Es hat sich mal jemand in meine Zigarette gelehnt. Da haben wir auch drüber gesprochen. Dem war seine Jacke egal. Fand es zwar komisch, aber auch sowas soll es geben…
 
Was ich „auf den Tod“ nicht ertrage, sind diese beim Vorbeigehen künstlich hustenden Passanten, wenn ich eh schon extra am Rand „abgesondert“ und mit größtmöglicher Rücksichtnahme (muss den Leuten nicht meinen Qualm in den Weg blasen, halte die Fluppe auch immer weg, wenn Kinder vorbeigehen o.ä.) irgendwo draußen rauche.
Ja, das ist wirklich überzogen.
 
Sehr gut, und längst überfällig ! Bin gespannt wie so einige Dauerquarzer im Stadion darauf reagieren…?!?
 
Mich stört es unwahrscheinlich, wenn ich den Geruch von Kaffee riechen muss. Ich kann trotzdem nicht erwarten, dass andere von sich aus Rücksicht auf mich nehmen.

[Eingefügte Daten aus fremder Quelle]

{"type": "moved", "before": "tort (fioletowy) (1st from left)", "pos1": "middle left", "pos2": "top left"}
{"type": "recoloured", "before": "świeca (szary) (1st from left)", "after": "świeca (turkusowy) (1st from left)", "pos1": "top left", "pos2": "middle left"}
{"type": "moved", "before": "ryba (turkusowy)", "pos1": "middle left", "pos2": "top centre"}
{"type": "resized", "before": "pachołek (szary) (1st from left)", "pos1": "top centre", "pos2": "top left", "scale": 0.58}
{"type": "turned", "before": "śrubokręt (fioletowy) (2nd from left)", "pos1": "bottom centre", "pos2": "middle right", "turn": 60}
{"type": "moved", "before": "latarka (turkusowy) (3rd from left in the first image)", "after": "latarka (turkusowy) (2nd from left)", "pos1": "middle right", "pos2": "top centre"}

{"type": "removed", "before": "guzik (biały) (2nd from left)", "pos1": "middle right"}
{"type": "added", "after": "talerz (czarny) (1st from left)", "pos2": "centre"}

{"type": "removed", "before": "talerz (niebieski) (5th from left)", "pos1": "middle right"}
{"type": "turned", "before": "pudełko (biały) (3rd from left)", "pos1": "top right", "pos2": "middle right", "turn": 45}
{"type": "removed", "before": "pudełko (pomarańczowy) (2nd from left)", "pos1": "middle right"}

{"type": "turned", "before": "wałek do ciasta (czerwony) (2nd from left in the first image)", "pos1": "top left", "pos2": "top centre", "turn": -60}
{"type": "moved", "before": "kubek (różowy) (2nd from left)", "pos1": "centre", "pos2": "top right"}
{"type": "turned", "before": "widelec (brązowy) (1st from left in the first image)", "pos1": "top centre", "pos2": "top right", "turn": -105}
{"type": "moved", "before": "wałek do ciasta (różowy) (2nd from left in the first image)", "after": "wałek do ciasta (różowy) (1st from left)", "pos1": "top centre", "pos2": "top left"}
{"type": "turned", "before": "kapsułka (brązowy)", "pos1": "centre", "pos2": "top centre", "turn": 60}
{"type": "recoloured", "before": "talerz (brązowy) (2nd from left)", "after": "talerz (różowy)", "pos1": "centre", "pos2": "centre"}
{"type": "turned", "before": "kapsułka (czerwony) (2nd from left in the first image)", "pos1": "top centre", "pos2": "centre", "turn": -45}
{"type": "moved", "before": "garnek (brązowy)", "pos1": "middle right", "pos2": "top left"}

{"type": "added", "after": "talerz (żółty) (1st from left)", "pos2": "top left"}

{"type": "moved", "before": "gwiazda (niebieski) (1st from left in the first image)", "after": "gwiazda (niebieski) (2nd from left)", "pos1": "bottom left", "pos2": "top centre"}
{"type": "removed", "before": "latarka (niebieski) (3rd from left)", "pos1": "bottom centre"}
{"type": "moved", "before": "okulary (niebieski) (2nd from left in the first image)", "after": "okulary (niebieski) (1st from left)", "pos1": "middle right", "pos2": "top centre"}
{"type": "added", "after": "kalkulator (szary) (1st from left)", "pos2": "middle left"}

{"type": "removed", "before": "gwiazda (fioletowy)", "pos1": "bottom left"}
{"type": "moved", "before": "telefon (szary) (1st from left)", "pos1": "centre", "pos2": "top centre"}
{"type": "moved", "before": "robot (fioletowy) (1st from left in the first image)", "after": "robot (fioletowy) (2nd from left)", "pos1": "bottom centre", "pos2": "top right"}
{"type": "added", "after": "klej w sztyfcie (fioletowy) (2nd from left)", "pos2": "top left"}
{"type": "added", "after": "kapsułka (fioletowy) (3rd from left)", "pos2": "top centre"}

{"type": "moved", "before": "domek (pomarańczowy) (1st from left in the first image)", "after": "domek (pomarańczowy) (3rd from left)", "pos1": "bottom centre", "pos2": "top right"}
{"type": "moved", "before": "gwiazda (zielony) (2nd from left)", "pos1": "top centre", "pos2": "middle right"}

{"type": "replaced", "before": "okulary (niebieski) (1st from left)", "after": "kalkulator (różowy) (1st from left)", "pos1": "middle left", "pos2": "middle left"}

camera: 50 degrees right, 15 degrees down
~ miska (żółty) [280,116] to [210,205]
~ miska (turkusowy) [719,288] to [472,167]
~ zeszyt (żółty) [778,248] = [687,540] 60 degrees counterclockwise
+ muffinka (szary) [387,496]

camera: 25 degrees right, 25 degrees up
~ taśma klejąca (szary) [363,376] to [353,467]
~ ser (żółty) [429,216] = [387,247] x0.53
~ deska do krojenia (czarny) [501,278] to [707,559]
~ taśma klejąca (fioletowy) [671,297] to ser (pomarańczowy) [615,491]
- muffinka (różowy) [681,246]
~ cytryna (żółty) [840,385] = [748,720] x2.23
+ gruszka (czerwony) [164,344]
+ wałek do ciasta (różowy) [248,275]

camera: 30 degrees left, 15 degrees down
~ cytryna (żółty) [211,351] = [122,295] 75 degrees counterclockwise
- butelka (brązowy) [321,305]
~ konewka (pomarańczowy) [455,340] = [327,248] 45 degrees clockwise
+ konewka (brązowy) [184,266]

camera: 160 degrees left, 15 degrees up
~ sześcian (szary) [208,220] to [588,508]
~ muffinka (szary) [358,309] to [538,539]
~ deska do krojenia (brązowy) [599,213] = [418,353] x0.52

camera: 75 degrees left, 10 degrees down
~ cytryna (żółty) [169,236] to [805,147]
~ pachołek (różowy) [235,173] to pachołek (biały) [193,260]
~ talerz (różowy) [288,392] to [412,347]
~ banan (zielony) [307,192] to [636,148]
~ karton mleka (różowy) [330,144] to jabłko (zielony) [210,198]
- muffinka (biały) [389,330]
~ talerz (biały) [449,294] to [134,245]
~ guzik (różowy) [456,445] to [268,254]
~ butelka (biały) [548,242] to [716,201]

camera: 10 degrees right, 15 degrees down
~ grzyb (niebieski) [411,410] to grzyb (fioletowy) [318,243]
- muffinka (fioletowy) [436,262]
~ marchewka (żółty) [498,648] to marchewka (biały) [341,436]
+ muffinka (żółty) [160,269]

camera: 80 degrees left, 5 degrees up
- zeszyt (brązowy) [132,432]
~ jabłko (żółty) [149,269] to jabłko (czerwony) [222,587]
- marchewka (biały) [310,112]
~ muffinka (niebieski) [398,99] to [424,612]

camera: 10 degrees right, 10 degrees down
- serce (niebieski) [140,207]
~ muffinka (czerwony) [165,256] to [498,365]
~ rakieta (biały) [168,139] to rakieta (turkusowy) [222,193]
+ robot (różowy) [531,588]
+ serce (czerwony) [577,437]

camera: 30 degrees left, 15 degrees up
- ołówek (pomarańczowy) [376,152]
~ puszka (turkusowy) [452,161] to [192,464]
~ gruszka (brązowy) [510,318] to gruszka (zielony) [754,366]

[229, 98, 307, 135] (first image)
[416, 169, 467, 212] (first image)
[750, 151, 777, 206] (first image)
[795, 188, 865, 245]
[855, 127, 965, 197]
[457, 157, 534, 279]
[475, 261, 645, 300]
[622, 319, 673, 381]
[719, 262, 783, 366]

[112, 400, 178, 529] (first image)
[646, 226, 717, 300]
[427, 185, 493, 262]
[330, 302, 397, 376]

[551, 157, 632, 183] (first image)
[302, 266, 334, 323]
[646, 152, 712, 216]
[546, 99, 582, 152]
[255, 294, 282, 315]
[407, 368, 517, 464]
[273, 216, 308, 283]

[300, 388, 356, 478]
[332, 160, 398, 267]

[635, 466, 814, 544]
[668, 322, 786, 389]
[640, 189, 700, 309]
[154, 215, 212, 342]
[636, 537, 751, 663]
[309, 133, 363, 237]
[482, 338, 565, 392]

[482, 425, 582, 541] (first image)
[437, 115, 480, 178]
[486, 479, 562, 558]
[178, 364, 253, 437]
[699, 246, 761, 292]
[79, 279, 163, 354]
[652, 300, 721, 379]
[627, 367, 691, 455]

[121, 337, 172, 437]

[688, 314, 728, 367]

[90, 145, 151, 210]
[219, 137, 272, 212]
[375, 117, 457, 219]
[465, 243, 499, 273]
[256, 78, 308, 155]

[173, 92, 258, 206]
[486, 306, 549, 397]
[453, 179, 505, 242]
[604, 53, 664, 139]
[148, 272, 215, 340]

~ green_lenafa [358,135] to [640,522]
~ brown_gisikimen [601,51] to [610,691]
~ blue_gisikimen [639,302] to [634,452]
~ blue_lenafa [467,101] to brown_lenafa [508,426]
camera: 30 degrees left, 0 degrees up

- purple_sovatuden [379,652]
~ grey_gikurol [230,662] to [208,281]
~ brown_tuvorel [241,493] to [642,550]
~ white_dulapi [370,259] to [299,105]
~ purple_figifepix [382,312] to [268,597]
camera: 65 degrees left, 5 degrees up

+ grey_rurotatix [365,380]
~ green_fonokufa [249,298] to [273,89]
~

Bedenke, Raucherei gehörte über Jahrzehnte zum normalen Leben dazu. Komisch war, wer nicht geraucht hat. Es war gesellschaftlich total anerkannt.

Zigarettenqualm stört ja auch nicht automatisch jeden.

Derjenige, den es stört, macht es ja zum Problem. Ich teile daher Deine Ansicht nicht, dass das Gespräch vom Raucher ausgehen, sollte.

Das mit der Zigarette im Rucksack ist natürlich ein absolutes NoGo. Sowas fällt unter Sachbeschädigung und ist zum Glück nicht die Regel. Vielleicht vergleichbar mit der Autotür, mit der man beim Öffnen der Tür Nachbars Auto antischt. Da gibt es ja auch so Granaten, die es kategorisch abstreiten (sogar, wenn der Ehepartner noch im angetitschten Auto sitzt).

Es hat sich mal jemand in meine Zigarette gelehnt. Da haben wir auch drüber gesprochen. Dem war seine Jacke egal. Fand es zwar komisch, aber auch sowas soll es geben…
Hast du gerade einen Geruch mit dem Rauch von Zigaretten verglichen?